Ce film représente une épure du genre, déjà, comme un essai pour atteindre sa quintessence: l’extrême concentration sur l’action, sur l’enjeu de survie. Dans ce paquebot qui a été renversé par une immense vague, Gene Hackman, en pasteur tyrannique, mène son troupeau de survivants dans les méandres du navire, à travers sa chambre des machines, puis en remontant dans de vaste tuyauteries, en frôlant le feu... Un modèle de précision.

Airport (George Seaton, 1970)

Celui qui a lancé le mouvement, et qui demeure un jalon. On peut trouver décousue cette histoire de chute de neige qui bloque un avion, puis de prise d’otage d’un appareil par un homme désespéré qui a une bombe, et de tentative de sauvetage de l’avion endommagé, le tout entrecoupé d’épisodes anodins. Mais il y a une cohérence autour de l’enjeu de l’aéroport et ses pistes, poumon et cœur de la modernité.

Le Pont de Cassandra (George Pan Cosmatos, 1976)

Bonus à l’originalité et à la couleur locale: la grande majorité du film se déroule dans un bon vieux train des CFF, avec le logo d’époque. Deux terroristes pacifistes suédois posent une bombe (!) dans le bâtiment de l’OMS à Genève: l’un d’eux est tué, l’autre s’enfuit, mais contaminé par un virus qui a fuit d’une fiole. A Cornavin, il prend un train pour Stockholm. Il aura affaire à Richard Harris, Sophia Loren, Martin Sheen et O. J. Simpson, tandis que Burt Lancaster, en militaire, pilote les opérations depuis Genève. Une aventure.

Le Syndrome chinois (James Bridges, 1979)

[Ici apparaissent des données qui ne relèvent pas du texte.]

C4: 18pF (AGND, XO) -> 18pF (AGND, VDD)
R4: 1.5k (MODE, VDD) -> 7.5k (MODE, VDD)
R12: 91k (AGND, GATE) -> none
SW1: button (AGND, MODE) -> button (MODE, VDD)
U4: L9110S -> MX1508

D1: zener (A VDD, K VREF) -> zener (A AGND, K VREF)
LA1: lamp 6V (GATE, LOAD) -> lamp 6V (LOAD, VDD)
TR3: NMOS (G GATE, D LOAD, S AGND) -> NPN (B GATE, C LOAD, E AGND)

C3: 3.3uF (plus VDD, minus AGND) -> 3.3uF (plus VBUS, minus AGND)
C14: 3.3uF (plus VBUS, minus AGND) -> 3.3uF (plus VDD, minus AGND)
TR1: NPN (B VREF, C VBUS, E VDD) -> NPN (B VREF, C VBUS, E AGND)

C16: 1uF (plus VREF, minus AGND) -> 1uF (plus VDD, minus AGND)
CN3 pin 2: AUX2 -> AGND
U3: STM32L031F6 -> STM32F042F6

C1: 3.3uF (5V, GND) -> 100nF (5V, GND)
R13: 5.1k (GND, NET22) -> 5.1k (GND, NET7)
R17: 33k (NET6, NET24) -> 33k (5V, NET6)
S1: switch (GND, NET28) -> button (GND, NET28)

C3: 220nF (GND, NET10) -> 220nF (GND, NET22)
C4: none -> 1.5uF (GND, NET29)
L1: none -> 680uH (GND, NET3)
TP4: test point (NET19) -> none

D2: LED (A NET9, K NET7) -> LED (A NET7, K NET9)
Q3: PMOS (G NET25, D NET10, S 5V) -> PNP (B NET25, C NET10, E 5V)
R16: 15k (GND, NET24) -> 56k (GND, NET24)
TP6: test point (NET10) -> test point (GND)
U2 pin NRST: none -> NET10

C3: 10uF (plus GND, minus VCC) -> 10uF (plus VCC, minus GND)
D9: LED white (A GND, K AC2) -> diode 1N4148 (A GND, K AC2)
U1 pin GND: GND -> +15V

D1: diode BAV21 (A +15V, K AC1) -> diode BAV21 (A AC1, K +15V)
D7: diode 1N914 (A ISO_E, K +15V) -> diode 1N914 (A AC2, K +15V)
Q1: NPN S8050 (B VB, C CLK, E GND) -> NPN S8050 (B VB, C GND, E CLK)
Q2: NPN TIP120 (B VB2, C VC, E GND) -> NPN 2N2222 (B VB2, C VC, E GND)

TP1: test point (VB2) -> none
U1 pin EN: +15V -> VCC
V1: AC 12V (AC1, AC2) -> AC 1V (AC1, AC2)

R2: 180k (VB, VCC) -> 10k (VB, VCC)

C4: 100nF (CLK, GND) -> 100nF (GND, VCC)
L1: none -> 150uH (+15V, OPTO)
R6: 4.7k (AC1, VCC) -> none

Un incident se produit dans une centrale nucléaire de Californie du sud alors qu’une équipe de TV s’y trouvait. Les images prises sont réquisitionnées par le directeur de la chaîne, mais le doute s’installe. Un responsable de la centrale décide de parler... Un film catastrophe presque à l’envers, sans réelle catastrophe au sens strict, mais sur lequel la menace plane à tout moment. Un superbe rôle pour Jack Lemmon en donneur d’alerte.